Pur hasard ou coup de pouce du destin, l’histoire veut qu’un certain Mick Jagger ne soit pas étranger à cette soudaine mise en lumière. Très impressionné, l’interprète de « Satisfaction » s’est investi à bien des égards, notamment, en les prenant sous son aile. Il intervient au niveau de la production tout en assurant les chœurs (et l’Harmonica) sur certaines chansons du premier album «
Vivid » (1988). Sur cette lancée, le groupe fut invité à assurer la première partie des Rolling Stones (le Steel Weels Tour). «
Vivid » fut un succès (certifié 2 fois disque de platine) et récompensé par un Grammy Awards (Meilleure performance pour le single « Cult Of Personnality »).
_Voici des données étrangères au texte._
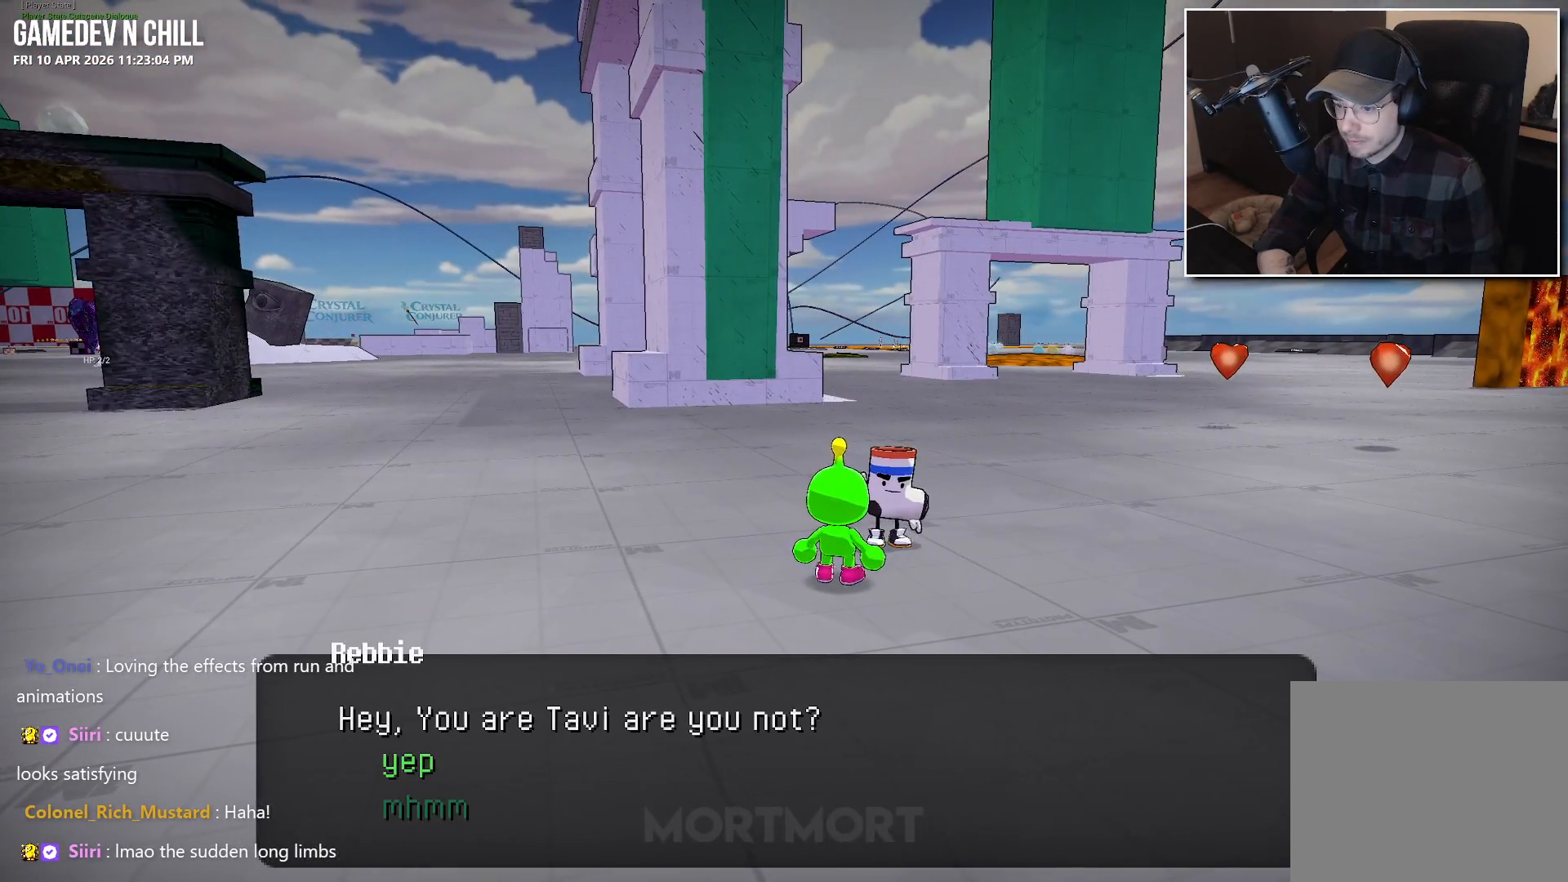
{"buttons": ["A"], "left_stick": "center", "right_stick": "center", "events": [[50, "A", "up"], [200, "A", "down"], [334, "A", "up"], [500, "A", "down"]]}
Notons que Vernon Reid apparait également sur les efforts en solo du célèbre chanteur «
Primitive Cool » (1987) et de Keith Richards « Talk Is Cheap » (1988). Puisqu’on ne change pas une équipe qui gagne, le producteur Ed Stasium et la Rock Star vont récidiver avec une belle brochette d’invités lors de la création du 2ème album. Pour ma part, j’ai découvert le groupe avec « Time’s Up » attiré par une chronique dans le magazine Guitares & Claviers. L’article en question faisait partie d’une sélection des meilleurs disques à conseiller à ses lecteurs. Le chroniqueur ne tarissait pas d’éloge sur Vernon Reid qu’il décrivait, ni plus ni moins, comme l’héritier de Jimi Hendrix. La description qui en était faite ainsi que la liste impressionnante des crédits m’a décidé à franchir le pas et aller l’acheter au feeling. Et autant dire que j’ai été bien inspiré ce jour-là !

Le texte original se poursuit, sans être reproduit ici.